Sunday, April 22, 2007

News Roundup for April 22

Syria is having "elections". The people have come out to "vote". Middle Eastern "democracy" in action.
Polling centers opened throughout Syria Sunday allowing voters to elect 250 new pro-regime Parliamentarians dominated by the ruling Baath Party amidst a declared boycott by the opposition.

According to Syrian law applied for more than three decades, the 12 million registered voters will have to elect 131 MPs from President Bashar Assad's Arab Socialist Baath Party, 83 "independent" MPs, who are usually businessmen affiliated with the ruling elite, and 36 MPs from leftist parties affiliated with the Baath in the so-called National Progressive Front (NPF).

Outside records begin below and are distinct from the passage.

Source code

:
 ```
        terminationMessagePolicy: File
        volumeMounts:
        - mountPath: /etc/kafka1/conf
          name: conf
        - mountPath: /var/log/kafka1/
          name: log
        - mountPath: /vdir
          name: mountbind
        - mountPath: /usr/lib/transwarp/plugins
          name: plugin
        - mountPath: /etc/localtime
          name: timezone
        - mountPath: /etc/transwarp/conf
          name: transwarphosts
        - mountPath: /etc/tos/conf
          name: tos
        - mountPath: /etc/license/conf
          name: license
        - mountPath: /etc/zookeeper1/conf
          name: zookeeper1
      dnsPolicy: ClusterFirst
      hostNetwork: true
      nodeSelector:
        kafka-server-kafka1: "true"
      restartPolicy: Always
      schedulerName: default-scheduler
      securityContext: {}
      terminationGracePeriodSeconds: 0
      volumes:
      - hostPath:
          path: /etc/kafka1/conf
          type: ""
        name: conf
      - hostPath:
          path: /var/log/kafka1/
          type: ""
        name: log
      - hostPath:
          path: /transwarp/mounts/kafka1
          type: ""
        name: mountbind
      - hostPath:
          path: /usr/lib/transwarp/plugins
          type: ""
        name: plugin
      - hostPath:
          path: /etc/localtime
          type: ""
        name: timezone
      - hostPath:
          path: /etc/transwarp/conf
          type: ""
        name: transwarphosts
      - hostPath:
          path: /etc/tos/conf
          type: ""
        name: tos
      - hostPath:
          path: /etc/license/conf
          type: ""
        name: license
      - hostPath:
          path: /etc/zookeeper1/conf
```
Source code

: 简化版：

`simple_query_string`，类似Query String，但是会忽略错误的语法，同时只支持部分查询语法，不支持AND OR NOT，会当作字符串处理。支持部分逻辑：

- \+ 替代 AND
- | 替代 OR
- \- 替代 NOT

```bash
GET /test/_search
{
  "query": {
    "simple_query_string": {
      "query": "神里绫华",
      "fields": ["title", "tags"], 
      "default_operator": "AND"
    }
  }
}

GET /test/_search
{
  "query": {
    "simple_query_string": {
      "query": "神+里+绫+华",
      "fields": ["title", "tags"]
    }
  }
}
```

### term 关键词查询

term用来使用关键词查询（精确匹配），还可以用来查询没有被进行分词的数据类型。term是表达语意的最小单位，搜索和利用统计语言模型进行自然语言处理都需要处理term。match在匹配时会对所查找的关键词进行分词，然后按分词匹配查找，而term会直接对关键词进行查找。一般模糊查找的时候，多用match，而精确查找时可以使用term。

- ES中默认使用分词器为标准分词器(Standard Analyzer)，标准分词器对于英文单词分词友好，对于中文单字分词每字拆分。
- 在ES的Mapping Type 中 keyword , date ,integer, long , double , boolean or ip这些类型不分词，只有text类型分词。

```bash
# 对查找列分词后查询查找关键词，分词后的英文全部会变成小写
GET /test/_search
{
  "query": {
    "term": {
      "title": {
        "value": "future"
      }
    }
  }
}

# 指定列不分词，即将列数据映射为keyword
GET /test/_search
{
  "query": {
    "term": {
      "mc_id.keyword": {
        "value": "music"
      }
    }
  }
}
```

Opposition parties are banned by Syrian law.
As Bashar says, "See, the people are free to choose in Syria.

----------

Disgraced/disgraceful (take your pick) Israeli Arab MK Azmi Bishara, who is being investigated for criminal wrongdoing (details unavailable because of a court-ordered gag order) decided to resign from the Knesset today.
"Since the last elections, I have had an urge to resign,"
So why did you bother to run, Azmi?

----------

Finally...

Kyrgyzstan. Have you heard much about it? There may be a reason you haven't.
“Why does the United States promote football everywhere? Because through football they spread American values, the American way of life. Here it’s the same with kok-boru,” said Kemir Dyushekeyev, assistant director of Kyrgyzstan’s National Kok-Boru Federation.
Oh yeah, kok-boru. Sounds like fun.
The ancient Central Asian sport of kok-boru, in which horsemen wrestle over a headless goat, may not have caught on in the West, but here it’s a source of national pride - and a wildcard in national politics.
A "source of national pride - and a wildcard in national politics". For KYRGYZSTAN, that is.
Exactly what are the values spread by a sport where the ball is a gutted goat carcass with its head removed and legs cut off at the knees? “Strength, bravery, competition, and camaraderie. There can be no kok-boru without camaraderie,” Dyushekeyev said.
Or without a gutted, headless, limbless goat carcass, too.
At the start of the game, eight players on horseback race to get their hands on a goat carcass...which they usually haul up by one of its truncated limbs. They whip and punch each other for control of the goat, sometimes passing it to teammates, until one player breaks away and gallops across a 200-metre field to toss it into a stone ring.
That sounds like fun. Where can I get me one of those goat carcasses?
Play is supposed to stop if a fallen player is in danger of being trampled, but “there are serious injuries all the time”. Then there’s the whole goat carcass issue.
Ya think?
“Some foreigners may turn up and say, ‘It’s so cruel! Cutting up a goat to play with - how awful!’” tournament organiser Tabakriyev said, his tone showing minimal sympathy for animal rights activists. “But we accept life as it is. We look at it as a sacrifice,” he said.
Not nearly as much as the goat.
“This game didn’t start yesterday, it started 2,000-3,000 years ago. It’s in our blood to play, it’s in our genes,” said Bakyt Tabakriyev.
And that's what happens when the gene pool gets a little too stagnant.